Victims were originally taken to hospitals in Nipawin, to the north, and Tisdale, to the south. “We were so impressed and grateful” for the excellent care they received in those hospitals, said Ferguson.

Dr. James Stempien, another Saskatoon emergency physician, agreed: “The job they did in that small facility to keep people stable was fantastic.”

Within hours, patients were transferred to larger hospitals in Saskatoon.

“We plan or do trials of Code Orange and I think everything we wanted to have happen happened in terms of organization and people coming in, but when we sat down and looked at the process we found lots of things that could be better next time,” said Stempien.

Simple things could be “a little bit slicker” — checklists so that front-line workers don’t have to think or remember what they have to do immediately, adjusting how physicians are assigned, re-scheduling shifts in the days afterwards, and better colour co-ordination and sizing of vests to identify various teams, explained Stempien.

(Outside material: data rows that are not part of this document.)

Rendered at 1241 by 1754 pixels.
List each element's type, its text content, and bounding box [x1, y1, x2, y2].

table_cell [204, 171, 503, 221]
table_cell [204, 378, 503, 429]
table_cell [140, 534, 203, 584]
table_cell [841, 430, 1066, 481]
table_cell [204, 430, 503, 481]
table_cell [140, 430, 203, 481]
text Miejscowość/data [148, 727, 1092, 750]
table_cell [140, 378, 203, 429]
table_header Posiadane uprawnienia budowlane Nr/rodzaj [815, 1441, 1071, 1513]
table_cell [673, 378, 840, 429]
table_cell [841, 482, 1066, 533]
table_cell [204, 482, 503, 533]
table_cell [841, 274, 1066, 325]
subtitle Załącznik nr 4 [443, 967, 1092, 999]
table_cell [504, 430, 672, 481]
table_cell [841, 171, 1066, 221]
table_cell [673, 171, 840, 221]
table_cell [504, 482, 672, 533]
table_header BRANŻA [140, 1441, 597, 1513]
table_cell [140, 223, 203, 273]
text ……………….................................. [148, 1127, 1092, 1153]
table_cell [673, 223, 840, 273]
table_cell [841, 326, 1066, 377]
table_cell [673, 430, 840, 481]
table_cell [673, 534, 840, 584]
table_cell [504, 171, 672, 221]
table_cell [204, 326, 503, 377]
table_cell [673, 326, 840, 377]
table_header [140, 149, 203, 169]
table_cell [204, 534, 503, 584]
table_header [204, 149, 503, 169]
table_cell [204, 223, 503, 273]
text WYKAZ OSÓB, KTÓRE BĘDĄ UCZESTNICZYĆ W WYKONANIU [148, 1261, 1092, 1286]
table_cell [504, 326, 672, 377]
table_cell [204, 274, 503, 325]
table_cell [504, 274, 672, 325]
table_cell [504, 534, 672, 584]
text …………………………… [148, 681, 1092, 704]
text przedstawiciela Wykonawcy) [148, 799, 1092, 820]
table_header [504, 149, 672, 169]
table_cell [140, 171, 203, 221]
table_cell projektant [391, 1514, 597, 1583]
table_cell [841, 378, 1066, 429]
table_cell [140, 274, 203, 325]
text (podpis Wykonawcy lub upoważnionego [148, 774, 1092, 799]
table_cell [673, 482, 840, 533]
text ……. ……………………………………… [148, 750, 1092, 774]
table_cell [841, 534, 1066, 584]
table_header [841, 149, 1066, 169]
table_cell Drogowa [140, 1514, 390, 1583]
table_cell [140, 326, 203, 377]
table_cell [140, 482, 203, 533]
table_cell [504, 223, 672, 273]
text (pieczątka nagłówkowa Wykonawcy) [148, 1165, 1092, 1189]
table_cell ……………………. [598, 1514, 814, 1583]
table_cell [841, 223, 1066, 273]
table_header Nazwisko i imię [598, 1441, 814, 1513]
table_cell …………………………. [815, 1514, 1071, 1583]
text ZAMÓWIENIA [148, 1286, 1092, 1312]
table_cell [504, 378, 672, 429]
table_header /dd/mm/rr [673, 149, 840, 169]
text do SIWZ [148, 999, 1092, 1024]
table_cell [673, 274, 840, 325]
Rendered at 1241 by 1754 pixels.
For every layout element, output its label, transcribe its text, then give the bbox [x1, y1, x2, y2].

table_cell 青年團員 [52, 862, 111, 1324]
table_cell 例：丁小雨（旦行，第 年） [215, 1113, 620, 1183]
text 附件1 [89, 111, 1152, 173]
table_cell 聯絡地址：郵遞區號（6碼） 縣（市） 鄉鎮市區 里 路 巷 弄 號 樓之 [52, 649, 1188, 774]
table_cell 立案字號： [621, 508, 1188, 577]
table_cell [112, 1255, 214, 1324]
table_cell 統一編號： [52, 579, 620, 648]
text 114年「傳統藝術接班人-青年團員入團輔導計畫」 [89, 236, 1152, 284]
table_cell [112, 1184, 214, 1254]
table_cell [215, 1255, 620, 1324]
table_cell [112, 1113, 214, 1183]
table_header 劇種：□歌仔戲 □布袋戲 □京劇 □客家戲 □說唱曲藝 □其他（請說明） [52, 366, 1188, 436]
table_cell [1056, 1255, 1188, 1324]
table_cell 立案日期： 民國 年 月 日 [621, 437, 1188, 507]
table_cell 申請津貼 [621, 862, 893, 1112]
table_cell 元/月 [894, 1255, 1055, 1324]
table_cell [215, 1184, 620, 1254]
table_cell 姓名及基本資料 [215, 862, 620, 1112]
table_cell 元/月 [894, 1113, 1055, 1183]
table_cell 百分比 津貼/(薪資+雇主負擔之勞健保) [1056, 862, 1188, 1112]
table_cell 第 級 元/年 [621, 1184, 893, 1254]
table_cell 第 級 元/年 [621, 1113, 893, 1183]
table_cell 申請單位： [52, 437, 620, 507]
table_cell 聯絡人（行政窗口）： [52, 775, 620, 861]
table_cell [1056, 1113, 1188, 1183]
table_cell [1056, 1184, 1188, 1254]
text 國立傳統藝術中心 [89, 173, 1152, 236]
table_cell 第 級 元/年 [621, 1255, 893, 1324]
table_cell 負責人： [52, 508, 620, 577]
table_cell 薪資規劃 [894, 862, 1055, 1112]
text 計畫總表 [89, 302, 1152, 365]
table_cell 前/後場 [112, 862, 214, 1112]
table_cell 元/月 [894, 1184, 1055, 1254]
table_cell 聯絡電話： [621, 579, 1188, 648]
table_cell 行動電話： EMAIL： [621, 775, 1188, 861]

Doctors were told of the importance to plan and rehearse for a Code Orange but then be flexible, said Island Health conference co-chairman Jon Schmid, about what he took from the presentation.

One of the doctors working in emergency had a son on the bus. The son survived.

“It’s harder when it’s youth, and Saskatchewan is a small province and it’s people you potentially know,” said Stempien.

Ferguson addressed providing care for physicians after a mass casualty event. In Saskatoon, there were doctors and nurses trained in critical incident and stress management to guide their peers. “It was very important and fortuitous that we already had that arranged.”

At the Victoria conference, it was healing to speak to other ER doctors, Ferguson said. “It’s therapeutic to connect with the only other people who could possibly understand what it’s like — your peers, physicians or nurses.”

“It hit so close to home, it did affect a lot of people,” said Stempien.